- **How to complete this task**
Copy out the data below, all of it, exactly.

- **Provided information**

Content starts

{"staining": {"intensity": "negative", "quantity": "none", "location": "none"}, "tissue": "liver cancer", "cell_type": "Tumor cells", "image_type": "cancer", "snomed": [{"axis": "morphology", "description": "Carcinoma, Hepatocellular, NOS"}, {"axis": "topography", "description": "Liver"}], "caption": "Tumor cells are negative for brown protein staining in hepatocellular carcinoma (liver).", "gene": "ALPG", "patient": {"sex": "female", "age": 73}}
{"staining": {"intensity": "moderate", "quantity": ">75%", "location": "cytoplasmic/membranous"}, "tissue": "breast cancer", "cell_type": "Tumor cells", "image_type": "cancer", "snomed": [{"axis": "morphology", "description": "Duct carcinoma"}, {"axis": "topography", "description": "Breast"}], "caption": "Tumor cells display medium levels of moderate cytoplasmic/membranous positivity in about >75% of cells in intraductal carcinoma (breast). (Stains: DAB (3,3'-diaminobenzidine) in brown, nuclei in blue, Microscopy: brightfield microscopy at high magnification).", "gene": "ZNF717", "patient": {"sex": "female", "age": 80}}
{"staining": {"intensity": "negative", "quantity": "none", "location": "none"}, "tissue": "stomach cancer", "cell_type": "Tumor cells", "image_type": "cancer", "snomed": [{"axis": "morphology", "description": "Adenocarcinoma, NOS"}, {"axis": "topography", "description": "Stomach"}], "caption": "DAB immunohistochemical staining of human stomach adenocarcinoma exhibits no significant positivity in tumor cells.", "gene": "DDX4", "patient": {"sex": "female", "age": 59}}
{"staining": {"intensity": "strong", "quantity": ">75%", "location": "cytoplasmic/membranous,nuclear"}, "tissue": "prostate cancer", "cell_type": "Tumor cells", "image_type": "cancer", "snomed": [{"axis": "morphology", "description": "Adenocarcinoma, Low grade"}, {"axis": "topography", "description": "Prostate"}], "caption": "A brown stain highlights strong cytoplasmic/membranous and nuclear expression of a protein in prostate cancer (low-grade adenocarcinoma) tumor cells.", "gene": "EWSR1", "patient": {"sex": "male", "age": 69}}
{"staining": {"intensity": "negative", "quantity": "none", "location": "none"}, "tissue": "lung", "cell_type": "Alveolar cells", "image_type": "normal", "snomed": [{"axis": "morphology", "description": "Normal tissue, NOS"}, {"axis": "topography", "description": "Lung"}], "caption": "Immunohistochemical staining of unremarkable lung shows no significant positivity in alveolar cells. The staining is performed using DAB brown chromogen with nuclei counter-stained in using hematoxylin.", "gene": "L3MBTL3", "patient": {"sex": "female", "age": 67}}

Content ends

- **Exercise solution**
{"staining": {"intensity": "negative", "quantity": "none", "location": "none"}, "tissue": "liver cancer", "cell_type": "Tumor cells", "image_type": "cancer", "snomed": [{"axis": "morphology", "description": "Carcinoma, Hepatocellular, NOS"}, {"axis": "topography", "description": "Liver"}], "caption": "Tumor cells are negative for brown protein staining in hepatocellular carcinoma (liver).", "gene": "ALPG", "patient": {"sex": "female", "age": 73}}
{"staining": {"intensity": "moderate", "quantity": ">75%", "location": "cytoplasmic/membranous"}, "tissue": "breast cancer", "cell_type": "Tumor cells", "image_type": "cancer", "snomed": [{"axis": "morphology", "description": "Duct carcinoma"}, {"axis": "topography", "description": "Breast"}], "caption": "Tumor cells display medium levels of moderate cytoplasmic/membranous positivity in about >75% of cells in intraductal carcinoma (breast). (Stains: DAB (3,3'-diaminobenzidine) in brown, nuclei in blue, Microscopy: brightfield microscopy at high magnification).", "gene": "ZNF717", "patient": {"sex": "female", "age": 80}}
{"staining": {"intensity": "negative", "quantity": "none", "location": "none"}, "tissue": "stomach cancer", "cell_type": "Tumor cells", "image_type": "cancer", "snomed": [{"axis": "morphology", "description": "Adenocarcinoma, NOS"}, {"axis": "topography", "description": "Stomach"}], "caption": "DAB immunohistochemical staining of human stomach adenocarcinoma exhibits no significant positivity in tumor cells.", "gene": "DDX4", "patient": {"sex": "female", "age": 59}}
{"staining": {"intensity": "strong", "quantity": ">75%", "location": "cytoplasmic/membranous,nuclear"}, "tissue": "prostate cancer", "cell_type": "Tumor cells", "image_type": "cancer", "snomed": [{"axis": "morphology", "description": "Adenocarcinoma, Low grade"}, {"axis": "topography", "description": "Prostate"}], "caption": "A brown stain highlights strong cytoplasmic/membranous and nuclear expression of a protein in prostate cancer (low-grade adenocarcinoma) tumor cells.", "gene": "EWSR1", "patient": {"sex": "male", "age": 69}}
{"staining": {"intensity": "negative", "quantity": "none", "location": "none"}, "tissue": "lung", "cell_type": "Alveolar cells", "image_type": "normal", "snomed": [{"axis": "morphology", "description": "Normal tissue, NOS"}, {"axis": "topography", "description": "Lung"}], "caption": "Immunohistochemical staining of unremarkable lung shows no significant positivity in alveolar cells. The staining is performed using DAB brown chromogen with nuclei counter-stained in using hematoxylin.", "gene": "L3MBTL3", "patient": {"sex": "female", "age": 67}}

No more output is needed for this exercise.